**WHAT YOU WILL DO:**
Reproduce the listing exactly, with no pictures in your copy.

━━━━━ EXTRACTED RECORDS

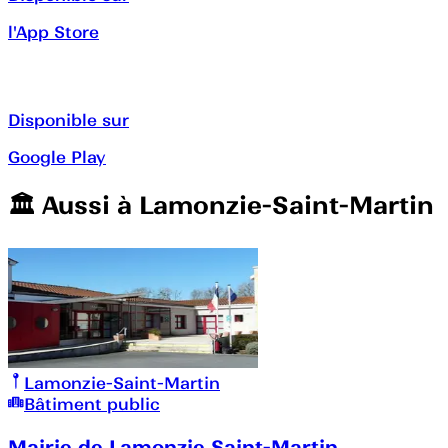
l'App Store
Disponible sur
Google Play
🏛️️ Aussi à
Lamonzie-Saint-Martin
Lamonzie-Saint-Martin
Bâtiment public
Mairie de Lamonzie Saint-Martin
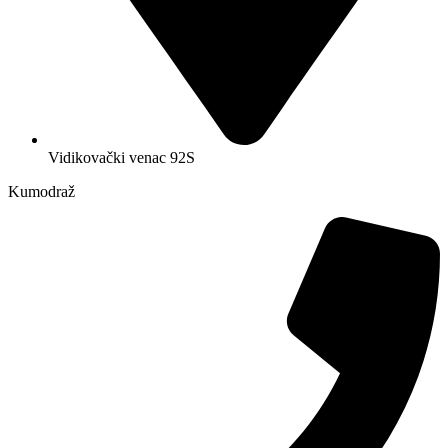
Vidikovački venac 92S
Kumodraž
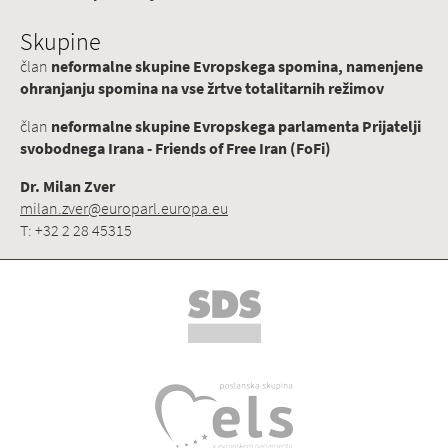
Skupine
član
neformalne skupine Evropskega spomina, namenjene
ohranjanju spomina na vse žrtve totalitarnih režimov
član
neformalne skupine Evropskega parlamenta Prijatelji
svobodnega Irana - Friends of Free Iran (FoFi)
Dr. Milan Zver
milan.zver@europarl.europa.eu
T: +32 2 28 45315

━━━━━━━━━━

**WRITTEN SOLUTION:**
l'App Store
Disponible sur
Google Play
🏛️️ Aussi à
Lamonzie-Saint-Martin
Lamonzie-Saint-Martin
Bâtiment public
Mairie de Lamonzie Saint-Martin
Vidikovački venac 92S
Kumodraž
Skupine
član
neformalne skupine Evropskega spomina, namenjene
ohranjanju spomina na vse žrtve totalitarnih režimov
član
neformalne skupine Evropskega parlamenta Prijatelji
svobodnega Irana - Friends of Free Iran (FoFi)
Dr. Milan Zver
milan.zver@europarl.europa.eu
T: +32 2 28 45315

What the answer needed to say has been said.